Suicide is preventable, but it takes strategies at all levels of society. These include identifying warning signs, promoting prevention and resilience, and decreasing risk factors.
Don’t keep a friend’s suicidal thoughts or plans a secret. If you’re concerned, talk to a trusted adult, like a parent or teacher. Restricting access to lethal means also reduces suicide risks, such as keeping firearms locked up.
1. Talk About It
If someone is showing warning signs or talking about suicide, talk to them. It’s a myth that telling people about suicide will put the idea in their head, and studies show that the more we talk openly and honestly about suicide as a community, the less of a stigma it has.
When you have this conversation, remember to listen carefully and ask questions without judgement. Try using active listening techniques like paraphrasing and summarizing what they say to make sure you understand them. Be careful about saying things that minimize or dismiss their feelings, as this may make them feel angry or embarrassed and may lead to them closing down the conversation.

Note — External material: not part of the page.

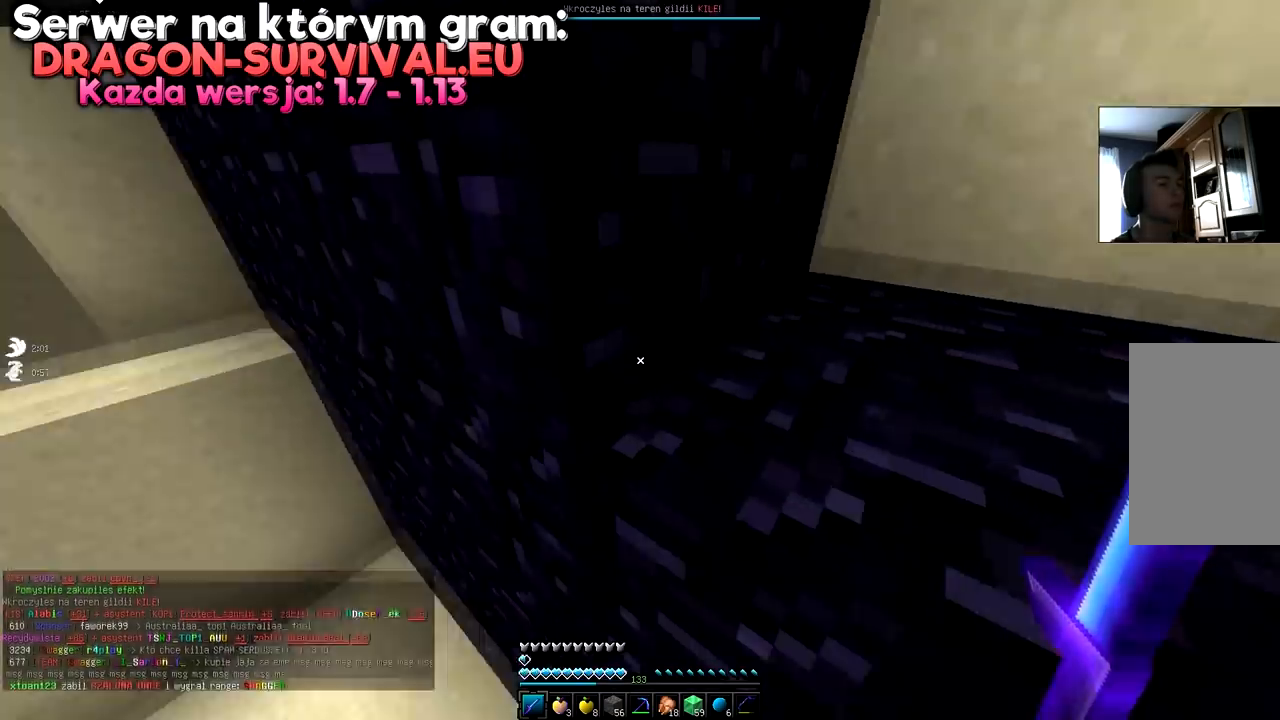
{"keys": ["a", "space", "w"], "mouse": [], "events": [[267, "w", "down"], [467, "space", "down"]]}
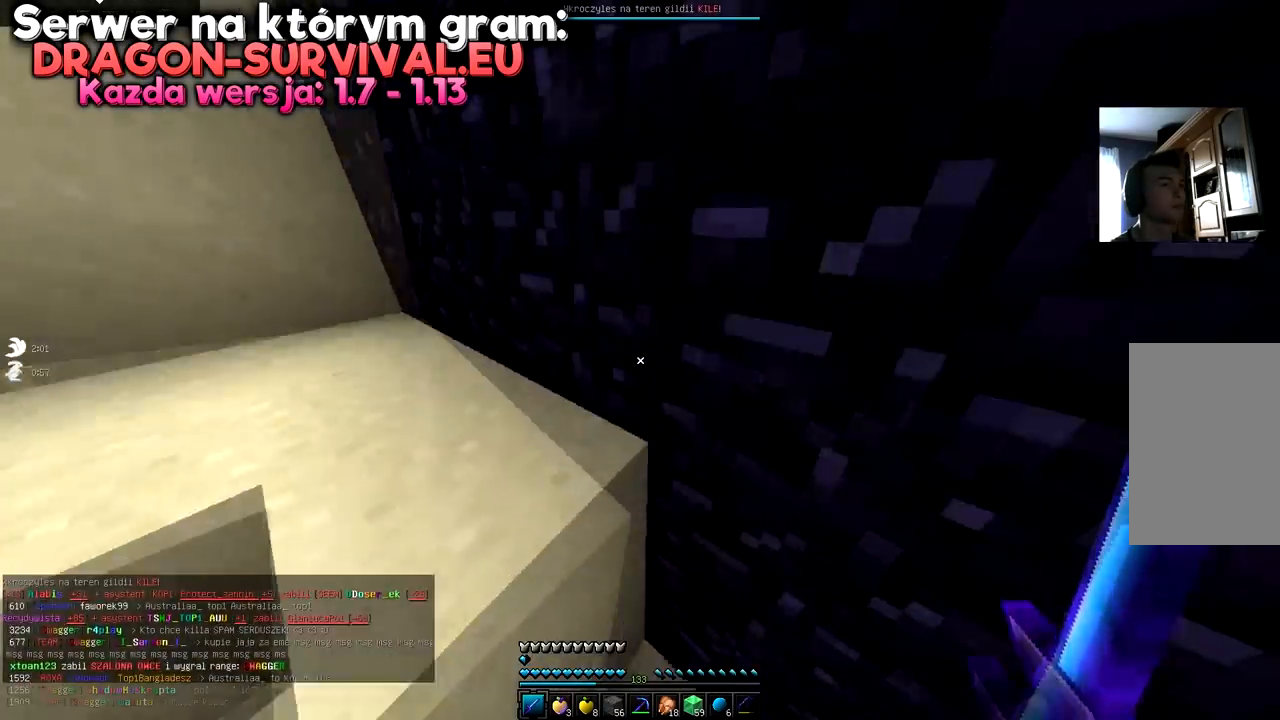
{"keys": ["a", "space"], "mouse": [], "events": [[383, "w", "up"], [417, "space", "up"], [467, "space", "down"]]}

It’s also important to let them know that they are not alone, and that you care about them. You might remind them of resources on and off campus (like CAPS) and that you are available to talk 24/7 if they need you. It’s also a good idea to save the 988 Suicide and Crisis Lifeline number in your phone so that they can call if they need to.
2. Reach Out
Thousands of people in the United States see health care professionals weeks or even days before they take their own lives. But many health care providers don’t screen their patients for suicide risk, and missed opportunities like this can lead to missed opportunities to connect those at risk with help and support.
Experts say that building connections and fostering social connectedness are protective factors against suicide. This can include simple gestures like smiling and making eye contact when you greet someone, or engaging in a light conversation about sports or TV shows.
It can also mean helping a friend or loved one get access to services that can offer them immediate assistance and long-term care, such as a crisis line, walk-in clinics, hospital-based psychiatric emergency services and peer support programs. And it means putting in place a plan to respond quickly and compassionately when a person who’s been struggling takes their own life. These steps are known as postvention efforts.
3. Stay Connected
A key protective factor against suicide is connectedness — a person’s sense of belonging and connection to their community. This includes relationships within their families, work, schools and faith communities. It also can extend to a person’s support network and the organization they belong to (e.g., military veterans’ organizations).
Whether you are helping someone who is suicidal or simply want to make sure they stay safe, there are many ways to connect with them. A simple act of being there – such as being physically present or talking with them over the phone or emailing regularly – can help. You can also support their safety by reducing their access to lethal means of suicide and creating a crisis plan with them.
Suicide can touch anyone, at any time, devastating entire families and communities. This month, the Department of Defense will highlight the importance of recognizing the signs and taking action to prevent suicide by spreading awareness and encouraging connections to 988 Suicide Prevention & Crisis Lifeline.
4. Stay Safe
People of all genders, ages and ethnicities are at risk of suicide. Warning signs may include joking about death or harming oneself, writing notes, acquiring weapons or drugs, displaying impulsive behavior or recklessness, and withdrawing from friends and family.
Open communication about mental health and removing access to lethal tools or environments are important strategies for keeping people safe. Asking a person who is at risk for suicide if they are considering it can help prevent them from acting out and is much more effective than ignoring the issue.
A comprehensive system of suicide prevention that includes crisis services (hotlines, walk-in and mobile crisis teams) and community supports is essential to making a difference. The system also must include education, outreach, and treatment for individuals with mental illness. Research shows that a combination of all these efforts can make a significant impact on suicide rates. The National Suicide Prevention Strategy is a key tool in this effort.